**ABOUT THIS EXERCISE:** Everything in the entries except the pictures must be repeated exactly.
── SUPPLIED ENTRIES ──
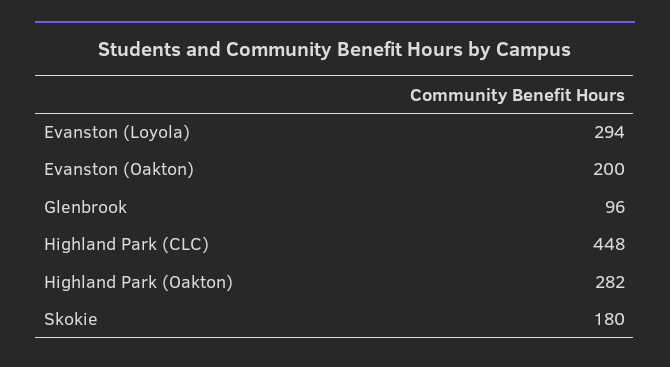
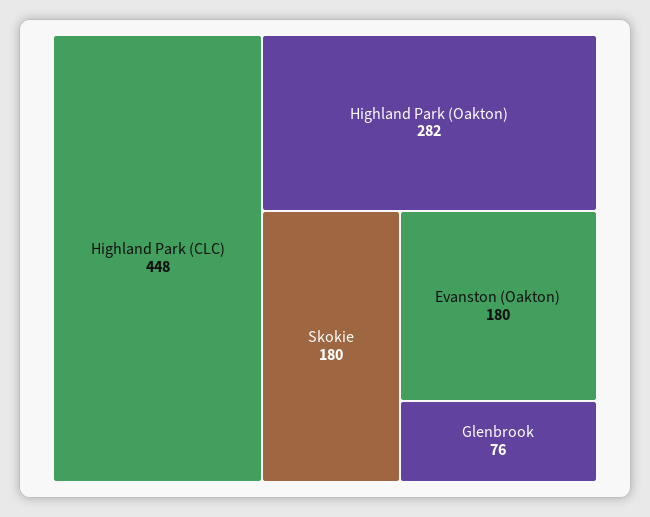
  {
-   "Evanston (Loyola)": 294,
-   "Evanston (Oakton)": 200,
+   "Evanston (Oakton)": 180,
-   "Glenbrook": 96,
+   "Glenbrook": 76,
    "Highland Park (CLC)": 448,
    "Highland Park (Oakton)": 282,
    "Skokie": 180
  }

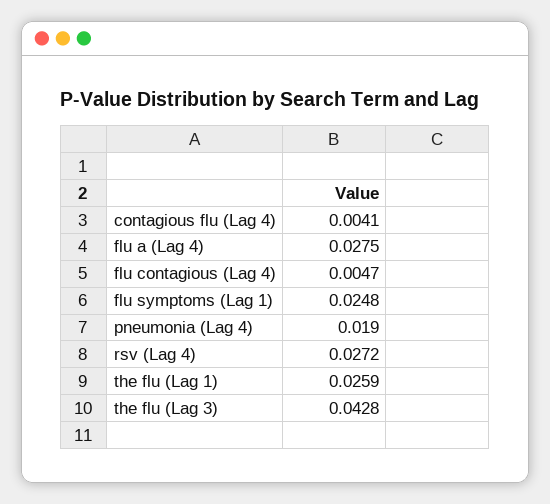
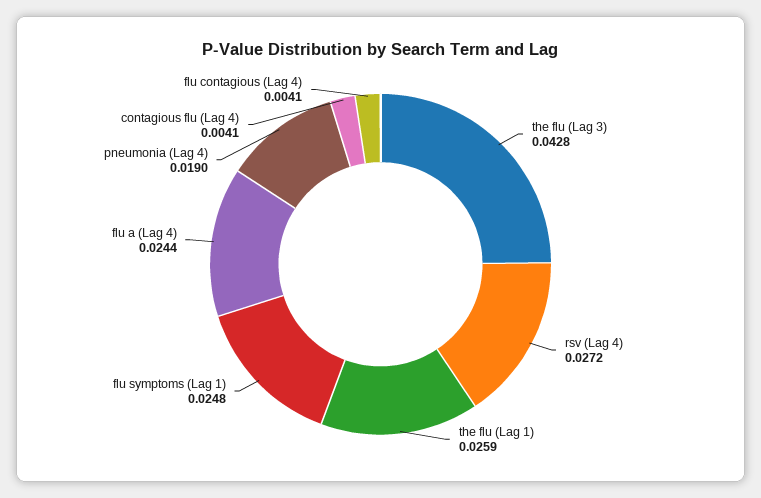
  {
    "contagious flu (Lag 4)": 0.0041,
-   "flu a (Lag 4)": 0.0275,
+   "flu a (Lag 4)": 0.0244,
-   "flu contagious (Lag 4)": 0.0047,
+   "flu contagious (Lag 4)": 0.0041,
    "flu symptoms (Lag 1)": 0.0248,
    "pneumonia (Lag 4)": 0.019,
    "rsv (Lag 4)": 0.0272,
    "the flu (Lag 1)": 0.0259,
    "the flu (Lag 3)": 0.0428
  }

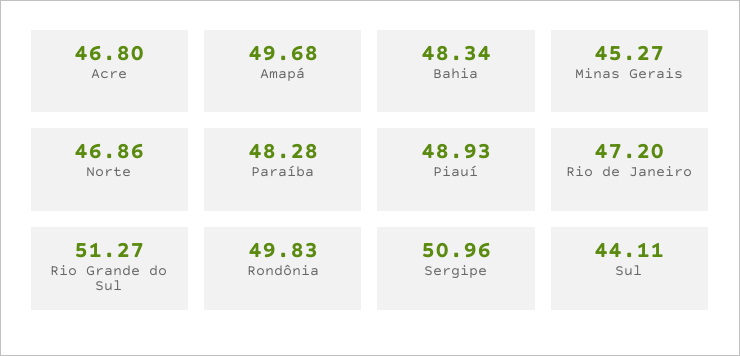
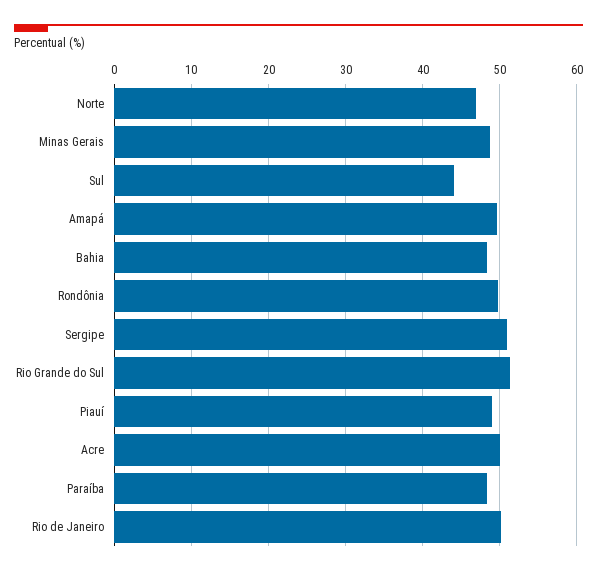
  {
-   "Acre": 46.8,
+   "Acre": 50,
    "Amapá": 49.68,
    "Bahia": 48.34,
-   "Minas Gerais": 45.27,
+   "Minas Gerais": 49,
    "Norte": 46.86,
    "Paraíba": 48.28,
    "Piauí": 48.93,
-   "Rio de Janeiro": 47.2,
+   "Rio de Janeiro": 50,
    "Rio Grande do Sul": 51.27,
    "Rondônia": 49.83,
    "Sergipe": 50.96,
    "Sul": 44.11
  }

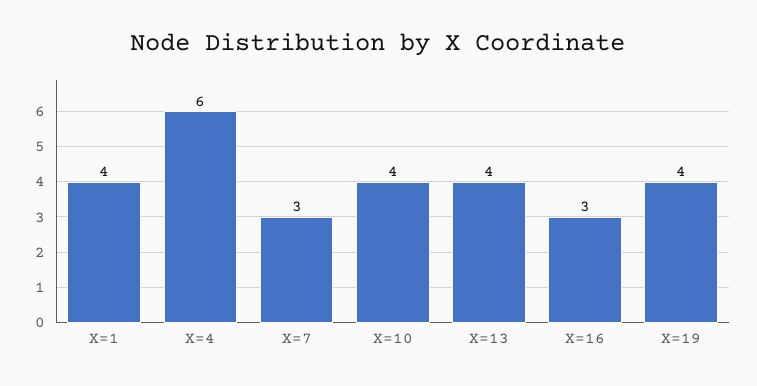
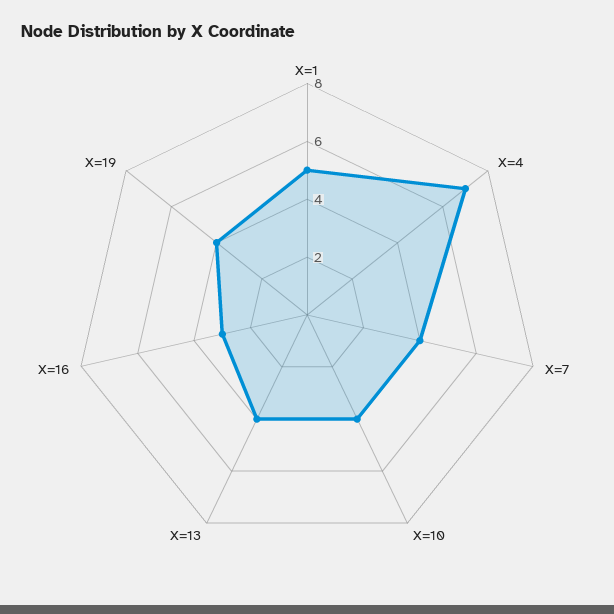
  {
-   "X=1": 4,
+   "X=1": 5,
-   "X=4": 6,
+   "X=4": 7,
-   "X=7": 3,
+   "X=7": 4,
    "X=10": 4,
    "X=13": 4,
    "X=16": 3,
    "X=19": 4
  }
───
**RESPONSE AREA:**
  {
-   "Evanston (Loyola)": 294,
-   "Evanston (Oakton)": 200,
+   "Evanston (Oakton)": 180,
-   "Glenbrook": 96,
+   "Glenbrook": 76,
    "Highland Park (CLC)": 448,
    "Highland Park (Oakton)": 282,
    "Skokie": 180
  }

  {
    "contagious flu (Lag 4)": 0.0041,
-   "flu a (Lag 4)": 0.0275,
+   "flu a (Lag 4)": 0.0244,
-   "flu contagious (Lag 4)": 0.0047,
+   "flu contagious (Lag 4)": 0.0041,
    "flu symptoms (Lag 1)": 0.0248,
    "pneumonia (Lag 4)": 0.019,
    "rsv (Lag 4)": 0.0272,
    "the flu (Lag 1)": 0.0259,
    "the flu (Lag 3)": 0.0428
  }

  {
-   "Acre": 46.8,
+   "Acre": 50,
    "Amapá": 49.68,
    "Bahia": 48.34,
-   "Minas Gerais": 45.27,
+   "Minas Gerais": 49,
    "Norte": 46.86,
    "Paraíba": 48.28,
    "Piauí": 48.93,
-   "Rio de Janeiro": 47.2,
+   "Rio de Janeiro": 50,
    "Rio Grande do Sul": 51.27,
    "Rondônia": 49.83,
    "Sergipe": 50.96,
    "Sul": 44.11
  }

  {
-   "X=1": 4,
+   "X=1": 5,
-   "X=4": 6,
+   "X=4": 7,
-   "X=7": 3,
+   "X=7": 4,
    "X=10": 4,
    "X=13": 4,
    "X=16": 3,
    "X=19": 4
  }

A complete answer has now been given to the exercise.